Information supplied: Begin

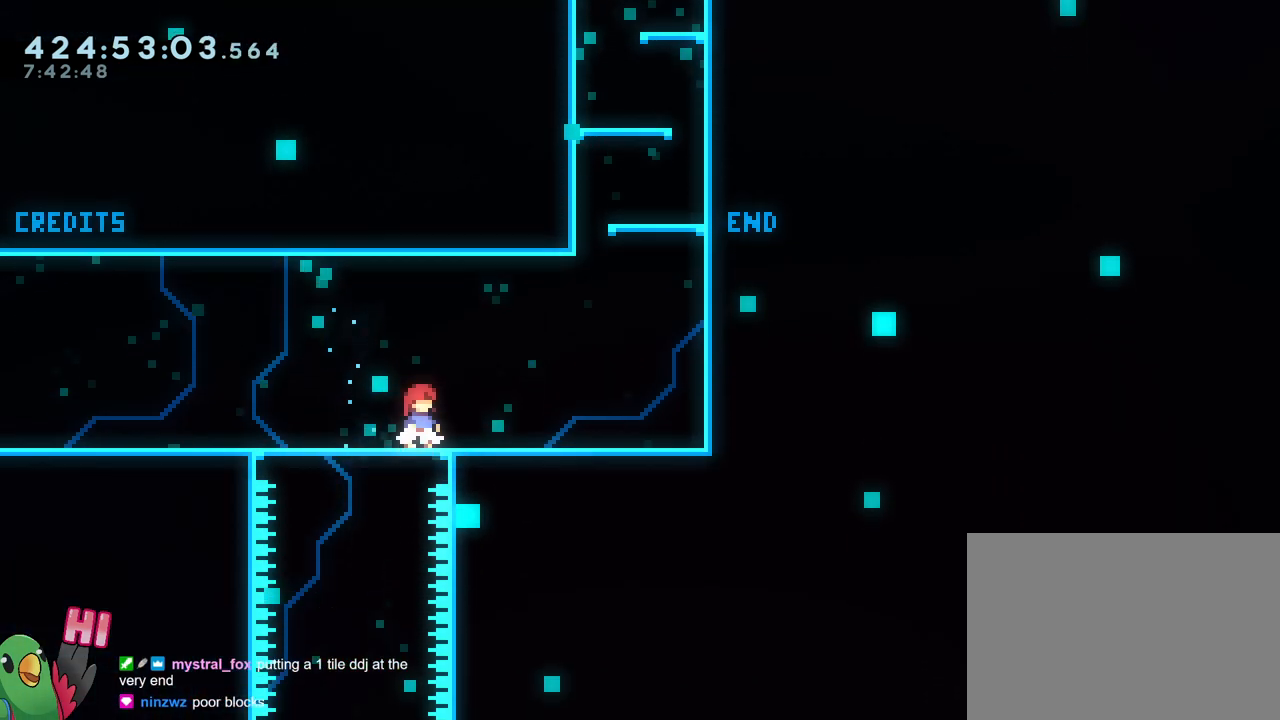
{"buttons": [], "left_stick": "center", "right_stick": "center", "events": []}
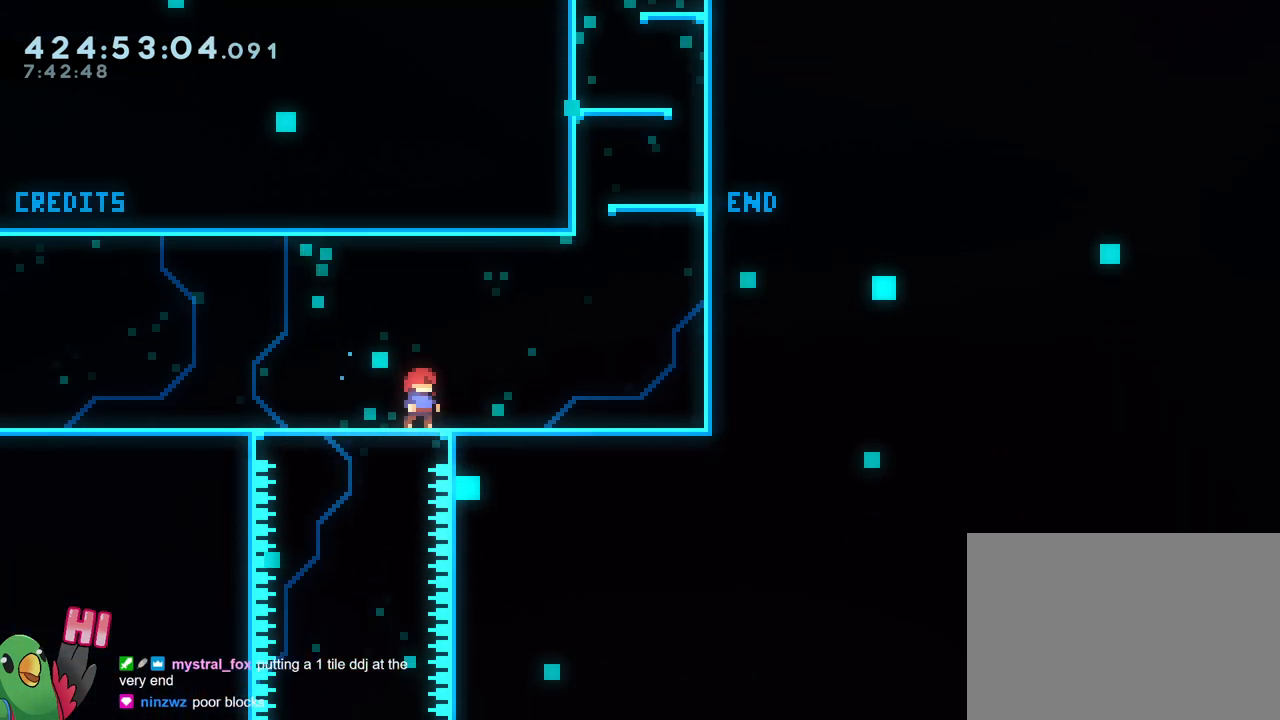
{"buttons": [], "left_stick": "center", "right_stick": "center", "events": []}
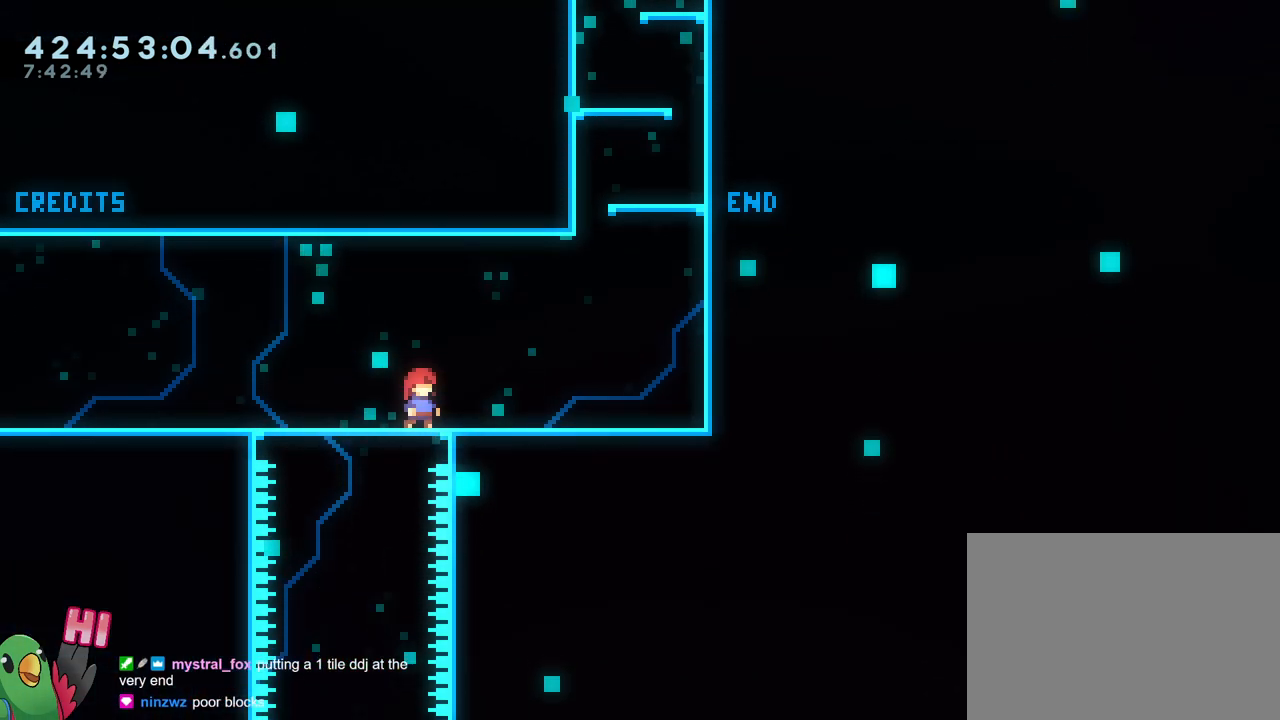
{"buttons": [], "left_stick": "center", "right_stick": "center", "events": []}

Information supplied: End

- _Work task_
What is needed is an exact reproduction of the data, pictures excluded.

- _Result of this task_
{"buttons": [], "left_stick": "center", "right_stick": "center", "events": []}
{"buttons": [], "left_stick": "center", "right_stick": "center", "events": []}
{"buttons": [], "left_stick": "center", "right_stick": "center", "events": []}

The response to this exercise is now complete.